** DOCUMENT EXCERPT **

Pattern Matching and Parsing

elixir
functional

It turns out that pattern matching and data structure decomposition are a wonderful tool for doing parsing of nonregular grammars (such as Markdown).

Published

February 12, 2014

I’m working on writing a Markdown parser in the Elixir language. It’s something I do in new languages when I get the time, because parsing Markdown is nontrivial—the syntax is decidely nonregular.

Anyway, I’ve hacked up (and thrown away) Ruby and Javascript implementations, and decided to give Elixir a go.

Most of the Markdown parsers out there use regular expressions to scan and transform their input.1 I started off doing the same, but quickly bumped into all the nastiness that this approach entails.

Then I realized that the so-called block-level Markdown elements can be parsed differently. Rather than try to do it in one pass, I’m taking two.

On the first pass, I just look at each line, categorizing it. Typical categories might be blank line, rule, heading, and so on. But there are some things that can’t be decided by looking at just one line. For example, a setext heading looks like this:

and here a paragraph ends.

** DATA LINES **
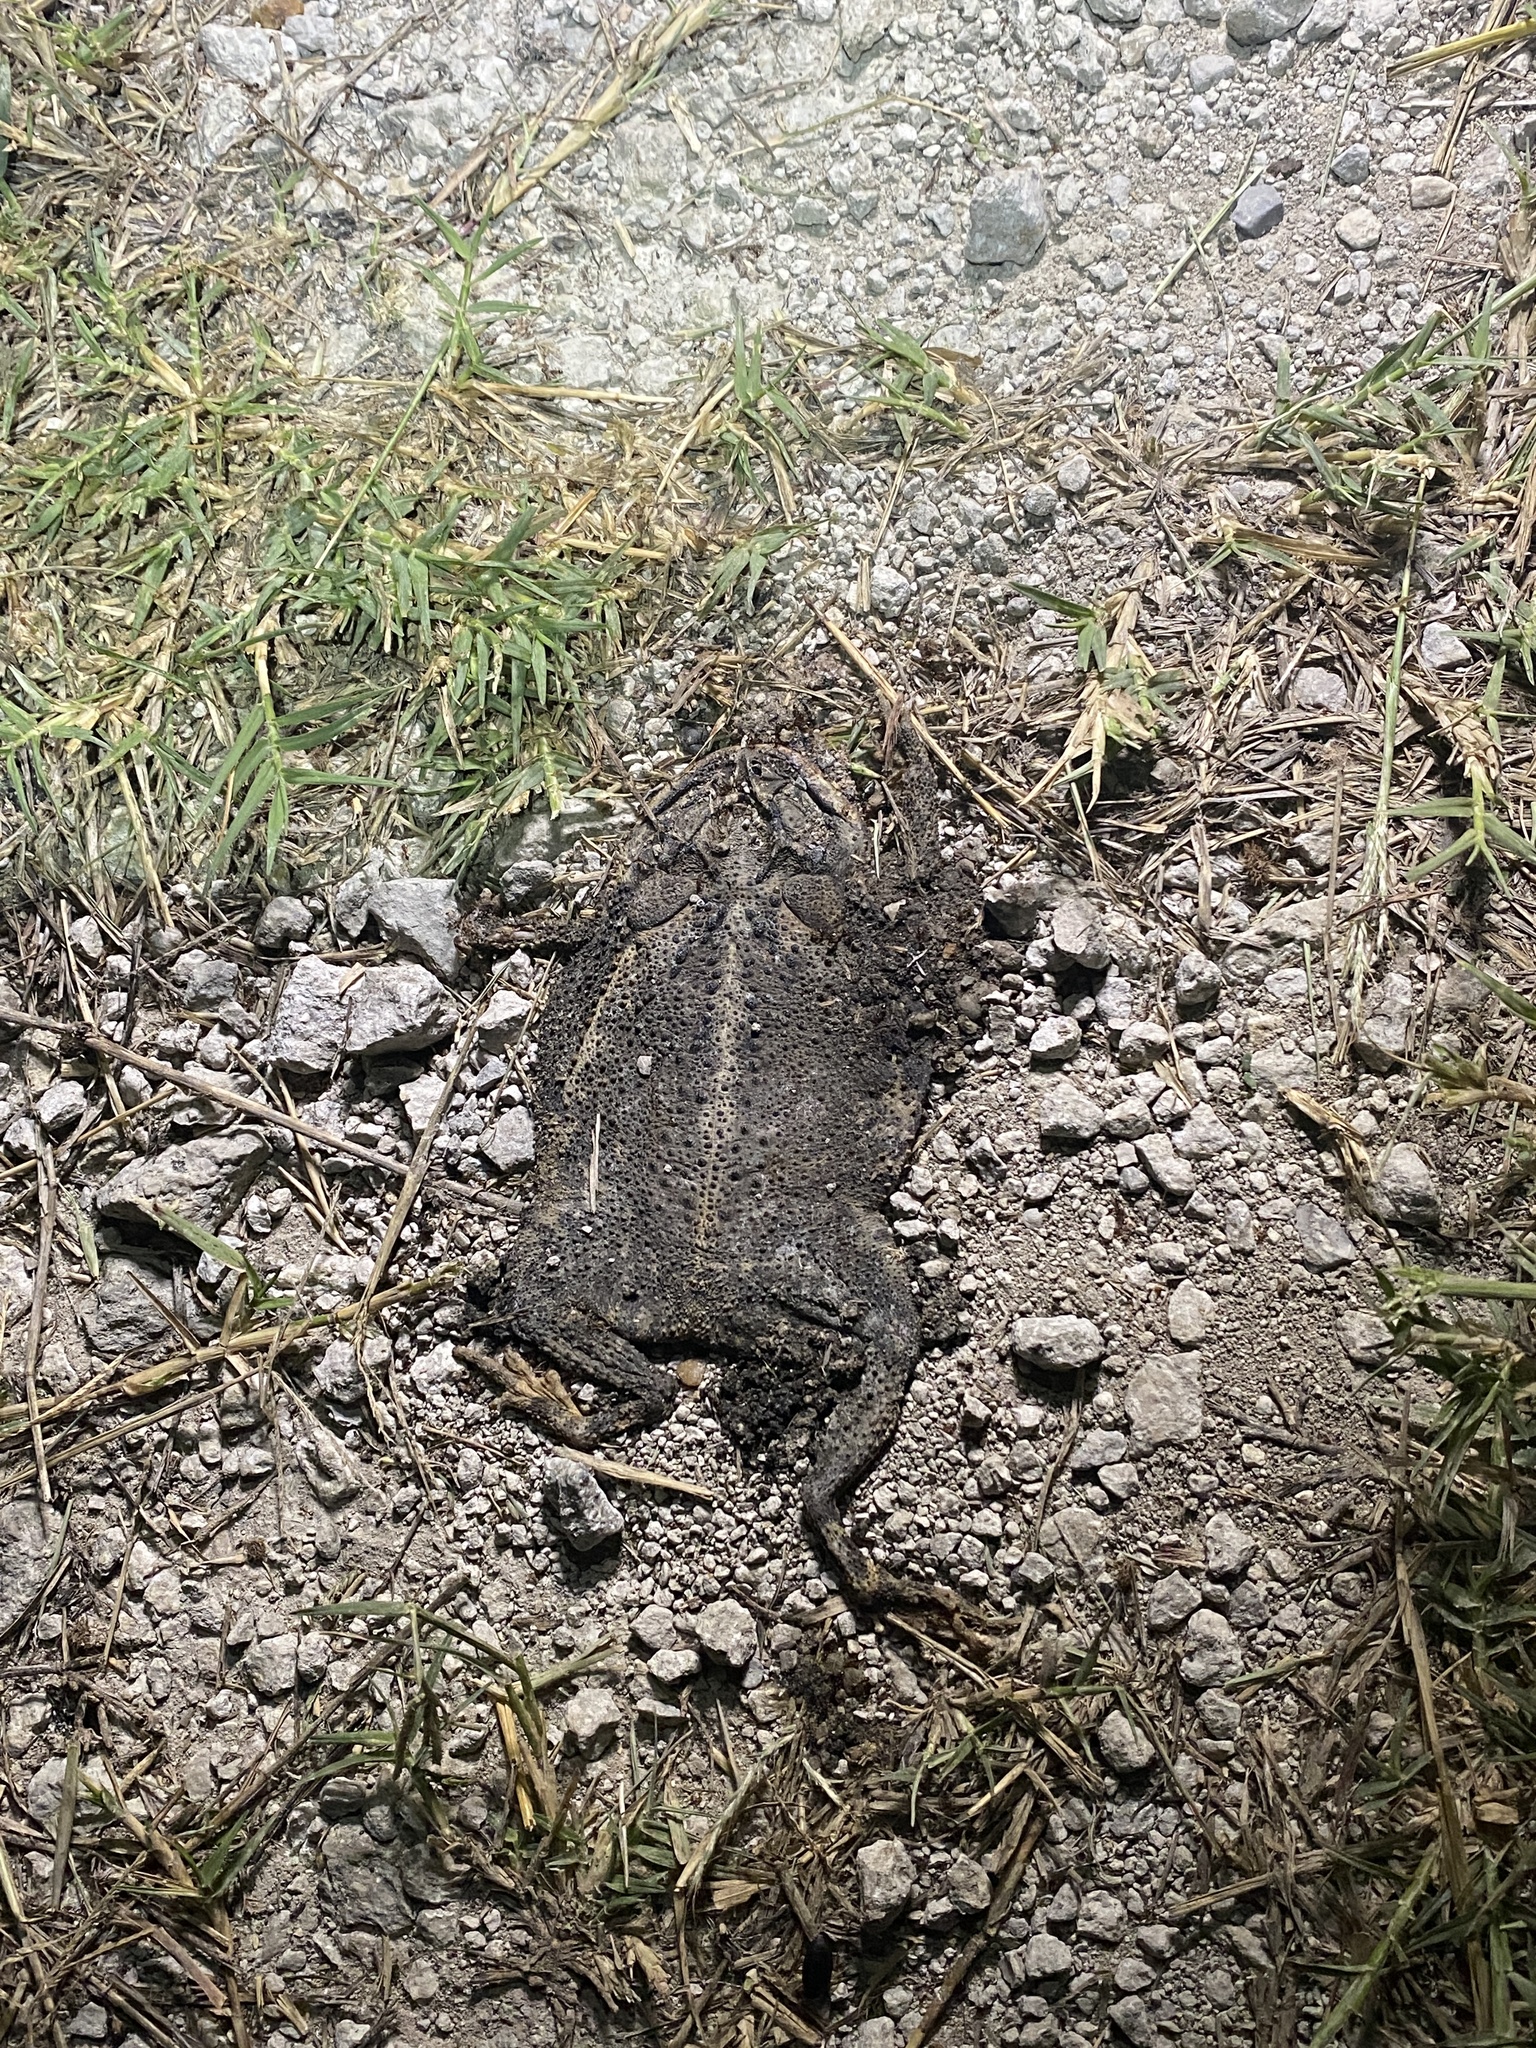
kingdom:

** STATED EXERCISE A **
Answer these questions about the post on pattern matching and parsing above:
(i) In what language is the author writing the Markdown parser?
(ii) In which two languages had the author already hacked up and thrown away implementations?
(iii) How many passes is the author using to parse the block-level elements?
** STATED EXERCISE B **
Give a continuation of the post on pattern matching and parsing, starting after its last sentence.

** EXPECTED ANSWER A **
(i) Elixir
(ii) Ruby and Javascript
(iii) Two

** EXPECTED ANSWER B **
This is the Heading
===================

And here is the body…

That is, the heading is a blank line, a line of text, a line containing equals signs (or hyphens), and another blank line.

In the design I’m playing with, these kinds of headings (and other structures that require more context than a single line to parse) are recognized by the second pass through the lines.

Top-Level Driver

The top level code looks something like this:

def categorize(lines) do
  Stream.concat([[""], lines, [""]])             # start and end with a blank line
  |> Enum.map(&type_of/1)
  |> merge_compound_lines
end

The first line of the function takes the list of lines and turns them into something that is streamable. At the same time, it prepends and appends a blank line, because empty lines act as delimiters for many block-level structures.

The map line applies the function type_of to each line.

First Pass—Assigning a Type to Each Line

The type_of function returns a description of each line. For example, a blank line will be returned as [type: :blankline] and the atx-style heading ### Conclusion will be returned as [type: :heading, level: 3, text: "conclusion"]. The code that performs this mapping is trivial:

def type_of(line) do
  cond do
    line =~ ~r/^\s*$/ ->
      [ type: :blankline ]

    match = Regex.run(~R/^(#{1,6})\s+(?|([^#]+)#*$|(.*))/, line) -> 
      [ _, level, heading ] = match
      [ type: :heading, level: String.length(level), text: String.strip(heading) ]
 #...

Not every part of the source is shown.